Les deux chercheurs Samuel J. White et Philippe B. Wilson de l’Université de Nottingham ont lancé l’alarme sur les dangers potentiels en publiant un article dans The Conversation. Les scientifiques soulignent que la maladie a été détectée chez pas moins de 800 cerfs et élans dans le seul État du Wyoming, un chiffre énorme puisqu’en novembre de l’année dernière, le premier cas avait été identifié dans le célèbre Parc national de Yellowstone. Il s’agissait d’un malheureux cervidé mulet (Odocoileus hemionus), dont la carcasse avait été retrouvée par les gardes du Wyoming Game and Fish Department (WGFD) près du lac Yellowstone. Selon les données des Centres de contrôle et de prévention des maladies (CDC) américains, la maladie a été détectée à ce jour dans 414 comtés de 31 États différents aux États-Unis. Il s’agit d’un chiffre à ne pas sous-estimer compte tenu des risques de transmission possible à l’homme.

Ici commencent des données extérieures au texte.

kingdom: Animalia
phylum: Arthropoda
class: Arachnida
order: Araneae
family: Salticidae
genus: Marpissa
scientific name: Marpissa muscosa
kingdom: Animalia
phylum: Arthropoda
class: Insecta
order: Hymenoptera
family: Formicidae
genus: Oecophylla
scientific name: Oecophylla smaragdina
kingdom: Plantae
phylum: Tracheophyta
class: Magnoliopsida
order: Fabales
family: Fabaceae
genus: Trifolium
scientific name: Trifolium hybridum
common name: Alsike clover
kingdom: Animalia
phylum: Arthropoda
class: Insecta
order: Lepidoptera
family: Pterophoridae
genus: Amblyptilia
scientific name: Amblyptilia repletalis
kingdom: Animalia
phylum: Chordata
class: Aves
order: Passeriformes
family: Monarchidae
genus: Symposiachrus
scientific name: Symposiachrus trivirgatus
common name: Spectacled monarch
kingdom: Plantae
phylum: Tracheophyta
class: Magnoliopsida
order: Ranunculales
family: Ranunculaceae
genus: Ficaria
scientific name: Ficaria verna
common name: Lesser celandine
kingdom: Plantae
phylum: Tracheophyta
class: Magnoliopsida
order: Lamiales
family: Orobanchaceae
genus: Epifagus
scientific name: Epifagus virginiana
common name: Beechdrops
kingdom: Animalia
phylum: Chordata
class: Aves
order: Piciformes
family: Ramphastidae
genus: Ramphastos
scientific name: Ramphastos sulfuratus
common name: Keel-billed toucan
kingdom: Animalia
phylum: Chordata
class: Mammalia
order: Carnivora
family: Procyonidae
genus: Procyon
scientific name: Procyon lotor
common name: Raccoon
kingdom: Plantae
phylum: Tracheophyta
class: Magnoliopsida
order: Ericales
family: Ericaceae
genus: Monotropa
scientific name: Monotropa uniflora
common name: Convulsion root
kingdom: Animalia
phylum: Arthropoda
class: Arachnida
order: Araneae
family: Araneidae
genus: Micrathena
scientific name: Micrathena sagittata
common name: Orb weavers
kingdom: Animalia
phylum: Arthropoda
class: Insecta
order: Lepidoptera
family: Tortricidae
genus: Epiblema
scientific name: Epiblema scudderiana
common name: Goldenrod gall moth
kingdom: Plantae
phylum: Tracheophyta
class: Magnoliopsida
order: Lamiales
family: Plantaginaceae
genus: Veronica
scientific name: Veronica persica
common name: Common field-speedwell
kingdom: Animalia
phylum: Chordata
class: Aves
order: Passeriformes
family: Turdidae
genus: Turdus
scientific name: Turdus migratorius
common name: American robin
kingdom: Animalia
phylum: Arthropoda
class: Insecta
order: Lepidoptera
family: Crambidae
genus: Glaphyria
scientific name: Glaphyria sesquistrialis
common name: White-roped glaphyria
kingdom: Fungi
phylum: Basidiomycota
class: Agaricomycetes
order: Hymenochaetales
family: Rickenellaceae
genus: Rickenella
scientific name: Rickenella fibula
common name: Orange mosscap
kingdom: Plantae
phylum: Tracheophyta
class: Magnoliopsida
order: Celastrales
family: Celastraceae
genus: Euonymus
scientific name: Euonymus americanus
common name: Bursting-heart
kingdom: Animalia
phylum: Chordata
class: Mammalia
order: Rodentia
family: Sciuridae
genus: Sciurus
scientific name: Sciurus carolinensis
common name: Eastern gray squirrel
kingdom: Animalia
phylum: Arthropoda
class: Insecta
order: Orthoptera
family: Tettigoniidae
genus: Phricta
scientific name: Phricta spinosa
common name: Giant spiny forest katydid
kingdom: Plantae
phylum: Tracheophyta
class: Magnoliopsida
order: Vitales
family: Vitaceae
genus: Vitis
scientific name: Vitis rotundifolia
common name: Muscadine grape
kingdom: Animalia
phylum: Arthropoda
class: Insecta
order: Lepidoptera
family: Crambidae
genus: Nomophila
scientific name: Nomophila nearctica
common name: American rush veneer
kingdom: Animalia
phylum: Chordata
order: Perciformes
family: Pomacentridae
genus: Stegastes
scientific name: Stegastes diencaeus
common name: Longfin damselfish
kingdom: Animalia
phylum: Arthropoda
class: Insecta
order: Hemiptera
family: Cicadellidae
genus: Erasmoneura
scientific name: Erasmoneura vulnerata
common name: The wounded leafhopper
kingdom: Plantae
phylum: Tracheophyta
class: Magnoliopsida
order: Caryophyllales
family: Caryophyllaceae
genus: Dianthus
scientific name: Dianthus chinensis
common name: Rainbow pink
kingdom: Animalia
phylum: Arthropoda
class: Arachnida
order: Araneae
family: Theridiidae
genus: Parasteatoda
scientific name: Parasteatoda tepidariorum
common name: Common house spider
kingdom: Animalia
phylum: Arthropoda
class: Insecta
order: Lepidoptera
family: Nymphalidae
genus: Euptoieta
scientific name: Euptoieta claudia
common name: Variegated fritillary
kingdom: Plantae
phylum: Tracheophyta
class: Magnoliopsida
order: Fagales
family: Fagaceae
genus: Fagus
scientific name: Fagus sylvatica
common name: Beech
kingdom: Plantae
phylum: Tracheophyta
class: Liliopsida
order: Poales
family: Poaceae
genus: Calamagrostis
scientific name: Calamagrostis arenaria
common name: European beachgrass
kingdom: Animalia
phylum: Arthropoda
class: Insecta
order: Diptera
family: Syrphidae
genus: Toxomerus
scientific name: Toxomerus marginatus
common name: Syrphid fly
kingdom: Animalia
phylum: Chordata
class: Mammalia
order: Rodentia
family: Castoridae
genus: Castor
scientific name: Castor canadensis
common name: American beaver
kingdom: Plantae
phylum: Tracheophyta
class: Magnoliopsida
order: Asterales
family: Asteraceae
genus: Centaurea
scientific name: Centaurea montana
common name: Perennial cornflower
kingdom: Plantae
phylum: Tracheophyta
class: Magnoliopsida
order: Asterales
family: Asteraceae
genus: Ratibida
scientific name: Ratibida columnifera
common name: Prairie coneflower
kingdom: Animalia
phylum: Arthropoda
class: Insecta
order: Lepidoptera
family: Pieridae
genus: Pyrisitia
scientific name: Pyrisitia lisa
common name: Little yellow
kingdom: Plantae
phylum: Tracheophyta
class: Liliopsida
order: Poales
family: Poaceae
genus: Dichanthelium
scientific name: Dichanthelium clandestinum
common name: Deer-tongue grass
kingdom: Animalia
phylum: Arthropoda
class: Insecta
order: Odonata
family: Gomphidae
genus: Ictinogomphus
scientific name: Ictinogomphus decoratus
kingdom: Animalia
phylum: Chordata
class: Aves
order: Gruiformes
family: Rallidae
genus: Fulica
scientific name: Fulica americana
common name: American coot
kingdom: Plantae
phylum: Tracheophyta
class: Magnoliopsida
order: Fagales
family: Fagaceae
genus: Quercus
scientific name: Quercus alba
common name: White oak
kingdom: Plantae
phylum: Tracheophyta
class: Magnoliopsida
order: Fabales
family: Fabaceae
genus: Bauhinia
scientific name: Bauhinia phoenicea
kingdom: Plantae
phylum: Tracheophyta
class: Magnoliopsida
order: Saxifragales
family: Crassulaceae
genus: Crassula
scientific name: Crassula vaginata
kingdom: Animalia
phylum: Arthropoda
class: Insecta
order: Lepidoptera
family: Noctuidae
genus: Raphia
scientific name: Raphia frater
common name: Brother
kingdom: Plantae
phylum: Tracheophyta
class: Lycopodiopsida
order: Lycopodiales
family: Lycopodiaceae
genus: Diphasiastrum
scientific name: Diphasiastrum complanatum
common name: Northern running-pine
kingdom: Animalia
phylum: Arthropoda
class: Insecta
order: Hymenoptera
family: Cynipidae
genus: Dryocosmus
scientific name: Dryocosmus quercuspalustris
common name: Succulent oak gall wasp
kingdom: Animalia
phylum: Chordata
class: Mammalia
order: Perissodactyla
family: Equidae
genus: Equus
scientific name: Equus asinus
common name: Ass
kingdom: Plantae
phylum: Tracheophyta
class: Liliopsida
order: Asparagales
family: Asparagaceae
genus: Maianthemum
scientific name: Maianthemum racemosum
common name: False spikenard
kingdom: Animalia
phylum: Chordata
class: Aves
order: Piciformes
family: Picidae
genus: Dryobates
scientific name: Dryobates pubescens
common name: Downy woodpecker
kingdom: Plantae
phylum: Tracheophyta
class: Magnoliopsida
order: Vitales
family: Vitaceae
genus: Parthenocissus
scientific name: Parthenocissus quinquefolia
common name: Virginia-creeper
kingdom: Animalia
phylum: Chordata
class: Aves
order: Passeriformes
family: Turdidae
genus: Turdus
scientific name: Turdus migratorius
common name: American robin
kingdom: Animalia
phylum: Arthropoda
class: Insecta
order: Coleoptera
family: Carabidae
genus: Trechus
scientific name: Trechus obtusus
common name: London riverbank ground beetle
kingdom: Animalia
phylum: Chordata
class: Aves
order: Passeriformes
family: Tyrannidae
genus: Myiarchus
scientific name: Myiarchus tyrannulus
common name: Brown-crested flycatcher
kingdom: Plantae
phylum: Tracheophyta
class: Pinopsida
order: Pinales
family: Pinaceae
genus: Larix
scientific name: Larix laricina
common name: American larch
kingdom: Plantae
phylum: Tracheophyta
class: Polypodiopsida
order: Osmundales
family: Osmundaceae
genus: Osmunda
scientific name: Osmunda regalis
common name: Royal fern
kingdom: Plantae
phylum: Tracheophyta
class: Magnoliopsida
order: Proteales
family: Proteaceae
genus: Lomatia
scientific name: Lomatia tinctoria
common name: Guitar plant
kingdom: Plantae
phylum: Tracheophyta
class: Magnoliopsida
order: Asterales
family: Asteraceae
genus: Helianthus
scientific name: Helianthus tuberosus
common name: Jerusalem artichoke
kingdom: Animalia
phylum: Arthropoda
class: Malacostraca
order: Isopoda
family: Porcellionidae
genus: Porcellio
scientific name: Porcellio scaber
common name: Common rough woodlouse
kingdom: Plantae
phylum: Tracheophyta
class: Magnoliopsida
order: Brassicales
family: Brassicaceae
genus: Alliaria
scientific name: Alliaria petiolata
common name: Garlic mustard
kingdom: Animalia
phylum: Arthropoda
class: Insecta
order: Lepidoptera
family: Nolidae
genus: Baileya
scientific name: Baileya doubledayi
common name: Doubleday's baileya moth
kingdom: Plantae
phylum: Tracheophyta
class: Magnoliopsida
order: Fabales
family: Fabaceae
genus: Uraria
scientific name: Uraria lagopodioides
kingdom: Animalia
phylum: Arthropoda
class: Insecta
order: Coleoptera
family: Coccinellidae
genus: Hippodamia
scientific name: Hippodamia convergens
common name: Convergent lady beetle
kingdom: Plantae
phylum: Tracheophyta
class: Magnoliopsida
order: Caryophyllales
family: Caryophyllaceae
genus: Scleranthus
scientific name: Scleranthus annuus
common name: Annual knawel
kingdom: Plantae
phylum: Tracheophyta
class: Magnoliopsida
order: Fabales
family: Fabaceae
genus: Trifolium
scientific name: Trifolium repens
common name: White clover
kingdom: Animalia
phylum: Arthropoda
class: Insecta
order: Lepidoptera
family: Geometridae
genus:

Il suffit de penser qu’en 2017 seulement, la consommation de viande infectée a été estimée entre 7 000 et 15 000 animaux, avec une projection de croissance de 20% par an.

La mappa della diffusione negli USA della malattia del cervo zombie. Credit: CDC

Les experts s’inquiètent du fait que les prions de la maladie du cerf zombie sont capables de persister dans l’environnement pendant des années, « résistant aux méthodes traditionnelles de désinfection telles que le formaldéhyde, les radiations et l’incinération à des températures extrêmes », expliquent White et Whilson. Cela indique qu’il est possible de les ramener à la maison simplement en marchant dans les endroits où vivent les cerfs infectés, car le sol et l’eau peuvent être contaminés. Encore plus inquiétantes sont les modalités « silencieuses » de la transmission possible, car « les prions ne déclenchent pas de réponse immunitaire, ce qui les rend difficiles à détecter avec les méthodes conventionnelles ». À ce jour, il s’agit principalement d’un problème aux États-Unis, mais quelques cas de maladie chronique de dégradation ont également été signalés en Europe, plus précisément dans la péninsule scandinave.

Les experts recommandent de renforcer la surveillance et la surveillance pour atténuer les risques de transmission chez les populations de cervidés et le possible saut vers l’homme, par exemple « en promouvant des pratiques de chasse responsables pour les réduire au minimum » et en testant la viande. La maladie, outre le risque qu’elle représente pour nous, est avant tout un grave problème qui met en danger la santé des cerfs, des animaux qui jouent un rôle fondamental dans le maintien de l’équilibre écologique des écosystèmes dans lesquels ils vivent. L’espoir est de parvenir à prévenir de nouveaux foyers et l’expansion d’une maladie terrible et extrêmement difficile à combattre.